On y voit encore plus que dans le tome 1 – et sûrement moins que dans le futur 3 – que l'enfer est pavé de bonnes intentions et que toute idéologie – fut-elle progressiste – fondée sur la rationalité et tirée par une vision eschatologique engendre inévitablement des régimes totalitaires, ou au minimum autoritaires.

Au passif maintenant :

Décrivant quelque mois de conflits et de trahisons, contre des années pour The Poppy War, "The Dragon Republic" livre des personnages secondaires très unidimensionnels et guère évolutifs qui répètent sans cesse les mêmes schèmes de comportement et de réaction – ça vaut même pour ceux qui trahissent. Seul Nezha tire – un peu – son épingle du jeu de ce point de vue.

Rin, de son côté, monte au fil des pages en intensité – dans le doute, la colère, l'impulsivité, la certitude d'avoir raison – mais sans jamais changer de registre. D'aucuns parleront d'évolution ; en fait, à la fin, elle est ce qu'elle était au début, en pire. Plus de 500 pages, de finalement pas grand chose, pour que Rin bascule complètement dans son rôle de Mao en gestation et décide que sa mission est de donner le pouvoir au vrai peuple martyrisé et méprisé par les Grands (tome 3).
Quant aux trahisons et aux mauvais traitements qu'elle subit, ils ne diffèrent que par la nature de ceux déjà expérimentés dans le premier tome.

Alors oui, ici, il y a, en plus, des « diables blancs » Hespériens et monothéistes, qui manipulent et entendent faire main basse sur l'empire. Cookie-cutter. Et en quoi diffèrent-ils vraiment des Fédérés du tome précédent dans leur mentalité ?
De plus, eux, à ce moment-là, après la défaite de Mugen (Japon) donc, sont au moins en partie anachroniques.
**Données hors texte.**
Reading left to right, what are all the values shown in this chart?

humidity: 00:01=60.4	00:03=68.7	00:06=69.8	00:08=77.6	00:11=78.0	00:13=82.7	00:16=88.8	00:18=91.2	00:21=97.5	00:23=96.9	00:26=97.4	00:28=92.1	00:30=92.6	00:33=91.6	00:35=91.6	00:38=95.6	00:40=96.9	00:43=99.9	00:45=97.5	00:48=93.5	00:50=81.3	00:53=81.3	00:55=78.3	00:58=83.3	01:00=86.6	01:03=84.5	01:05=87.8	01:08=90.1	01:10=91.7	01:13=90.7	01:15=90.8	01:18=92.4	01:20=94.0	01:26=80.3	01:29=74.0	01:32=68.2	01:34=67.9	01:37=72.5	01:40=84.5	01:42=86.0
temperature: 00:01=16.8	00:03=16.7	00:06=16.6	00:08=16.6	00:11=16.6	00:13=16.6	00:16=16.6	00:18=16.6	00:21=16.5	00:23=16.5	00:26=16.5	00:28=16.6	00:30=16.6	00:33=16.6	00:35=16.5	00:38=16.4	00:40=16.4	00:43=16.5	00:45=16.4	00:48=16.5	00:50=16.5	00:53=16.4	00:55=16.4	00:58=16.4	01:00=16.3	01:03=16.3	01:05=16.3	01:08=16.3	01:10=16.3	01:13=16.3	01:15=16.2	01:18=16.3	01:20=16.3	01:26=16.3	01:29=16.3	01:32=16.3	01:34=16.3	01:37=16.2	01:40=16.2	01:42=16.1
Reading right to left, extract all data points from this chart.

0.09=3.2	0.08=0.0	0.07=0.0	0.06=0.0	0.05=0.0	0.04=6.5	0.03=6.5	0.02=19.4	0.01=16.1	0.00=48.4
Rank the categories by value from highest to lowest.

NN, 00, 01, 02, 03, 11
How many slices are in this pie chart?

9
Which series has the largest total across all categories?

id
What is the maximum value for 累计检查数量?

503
Et surtout (ou corrélativement) l'histoire elle-même est très paresseuse.
SPOILER ICI :
- une tentative surréaliste d'assassinat de l'impératrice qui entraîne un blocage mystique des pouvoirs de Rin (pratique narrativement)
- une conquête facile puis une lourde défaite qui l'est tout autant et oblige à se replier sur la capitale du Dragon pour un siège à haut risque qui sera le bouquet final du livre
- mais, la défaite permet de séparer Rin des restes de l'armée ce qui lui permet de rencontrer les shamans qui expliqueront les tenants et aboutissants (cool pour le récit) et lèveront le blocage (très cool pour le récit, et ouais). Mais en partie seulement (ça aurait été trop facile), ce qui oblige à d'autres actions pour régler ce problème (donc nouveaux éléments de récit), etc.
- et comme Rin est totalement autocentrée – et souvent impuissante aussi –, elle suit ce fil narratif comme un personnage de jeu de rôle scripté

Parlant de jeu de rôle, autre facilité narrative : les nombreux moment où des duels importants se règlent par ce qu'on appellerait en jdr des « conflits de volonté » ; deux mages se concentrent l'un contre l'autre et le plus fort mentalement l'emporte (au jdr c'est le dé qui décide).
Pratique dans un roman lorsqu'il s'agit de renverser une situation (le lecteur n'a pas accès au dé), à fortiori quand le résultat des duels change suivant le moment du roman et la nécessité.

Voilà, c'est une déception. Trop de facilités scénaristiques, trop peu de vrais développements des personnages. Je ne lirai pas le tome 3.